→ TASKS AND EXERCISES
(A) Set down the part of the passage below about Adam Dunn and Brad Eldred from "Walks, by themselves, are" to "of an asset.", copying it word for word.
(B) In the passage below on Adam Dunn and Brad Eldred, recast the paragraph that begins "Walks are one of the main differences" as a short list that keeps its main facts.
(C) Extend the passage below on Brad Eldred's walks and strikeouts, picking up after its final sentence.

Walks are one of the main differences between Adam Dunn and Brad Eldred. They both strike out a lot. Dunn strikes out about 25% of the time and Eldred fans a bit more than that. The strikeouts, by themselves, are not that bad. The walks are the difference. Dunn will draw one walk for every two strikeouts, while Eldred is more of a one for every three strikeouts guy.
Walks, by themselves, are not that great. They are like infield singles achieved at the end of a long at-bat that may have been tiring for the pitcher.
Eldred's strikeout-to-walk ratio does not inspire confidence, but if he can learn to see a few more pitches and draw a few more walks, that could improve quickly. A man with his power would draw more intentional walks and face more nervous pitchers if he was a bit less of a sucker for the punch-out. For every additional walk he earns, the pitchers will give him a second for free. That's my theory. For this reason, it would be a lot easier for Eldred to improve his OBP that it would, say, for Jack Wilson to do the same. It's not such a wide gap, I think, between the man with this kind of power who really helps a team and the man with this kind of power who is not much of an asset.

→ EXTRACTED INFORMATION
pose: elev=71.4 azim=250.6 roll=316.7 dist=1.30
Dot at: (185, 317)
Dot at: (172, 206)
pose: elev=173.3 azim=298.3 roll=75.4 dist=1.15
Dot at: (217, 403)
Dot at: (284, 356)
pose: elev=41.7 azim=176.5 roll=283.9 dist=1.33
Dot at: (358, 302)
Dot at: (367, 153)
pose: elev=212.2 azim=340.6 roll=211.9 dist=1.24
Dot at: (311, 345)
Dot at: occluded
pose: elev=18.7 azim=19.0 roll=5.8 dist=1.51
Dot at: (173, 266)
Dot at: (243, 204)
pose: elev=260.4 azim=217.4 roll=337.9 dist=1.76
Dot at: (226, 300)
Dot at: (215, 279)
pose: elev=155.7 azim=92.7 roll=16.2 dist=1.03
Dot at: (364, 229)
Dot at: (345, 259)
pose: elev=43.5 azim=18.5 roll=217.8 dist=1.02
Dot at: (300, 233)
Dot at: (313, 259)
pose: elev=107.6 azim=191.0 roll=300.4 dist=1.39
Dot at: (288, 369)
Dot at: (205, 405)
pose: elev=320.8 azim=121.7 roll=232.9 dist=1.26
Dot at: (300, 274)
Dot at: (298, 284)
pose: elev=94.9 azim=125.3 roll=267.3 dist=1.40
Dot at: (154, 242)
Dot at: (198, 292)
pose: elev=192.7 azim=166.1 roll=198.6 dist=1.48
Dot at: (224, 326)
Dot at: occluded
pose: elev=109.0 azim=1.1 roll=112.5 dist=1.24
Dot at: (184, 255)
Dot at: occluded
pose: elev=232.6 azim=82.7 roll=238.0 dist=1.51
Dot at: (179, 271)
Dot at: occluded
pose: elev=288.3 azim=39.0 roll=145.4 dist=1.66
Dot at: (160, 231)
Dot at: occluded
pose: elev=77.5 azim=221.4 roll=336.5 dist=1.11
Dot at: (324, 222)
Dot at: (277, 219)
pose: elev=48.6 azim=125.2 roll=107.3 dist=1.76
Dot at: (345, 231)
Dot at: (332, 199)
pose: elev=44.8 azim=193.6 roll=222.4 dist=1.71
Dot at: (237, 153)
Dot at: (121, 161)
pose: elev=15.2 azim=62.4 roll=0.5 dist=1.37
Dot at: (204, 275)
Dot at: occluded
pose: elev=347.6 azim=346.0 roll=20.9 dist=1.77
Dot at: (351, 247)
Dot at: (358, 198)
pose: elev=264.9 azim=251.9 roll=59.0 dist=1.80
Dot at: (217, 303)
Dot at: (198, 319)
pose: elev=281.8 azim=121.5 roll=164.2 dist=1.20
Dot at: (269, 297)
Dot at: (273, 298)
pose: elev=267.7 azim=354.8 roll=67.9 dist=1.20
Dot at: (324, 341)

→ TASK-BY-TASK OUTPUTS
(A)
Walks, by themselves, are not that great. They are like infield singles achieved at the end of a long at-bat that may have been tiring for the pitcher.
Eldred's strikeout-to-walk ratio does not inspire confidence, but if he can learn to see a few more pitches and draw a few more walks, that could improve quickly. A man with his power would draw more intentional walks and face more nervous pitchers if he was a bit less of a sucker for the punch-out. For every additional walk he earns, the pitchers will give him a second for free. That's my theory. For this reason, it would be a lot easier for Eldred to improve his OBP that it would, say, for Jack Wilson to do the same. It's not such a wide gap, I think, between the man with this kind of power who really helps a team and the man with this kind of power who is not much of an asset.

(B)
- Walks are one of the main differences between Adam Dunn and Brad Eldred.
- Both strike out a lot: Dunn about 25% of the time, Eldred a bit more.
- The strikeouts alone are not that bad.
- Dunn draws one walk for every two strikeouts; Eldred draws about one for every three.

(C)
So I have my eye on his walk numbers and, when I'm watching the game, I have my eye on his eye. This spring he has struck out a lot, even for him, which somewhat washes away the slight uptick in walks. The hopeful view thinks the strikeouts will come down and the walks will stick, but it's hard to be hopeful on this kind of sample size and this quality of sample consistency. Exhibition games are not the real thing or even close.
That said, he walked today and did not strike out. And, oh yeah, he hit a big home run.
Way to go, big guy.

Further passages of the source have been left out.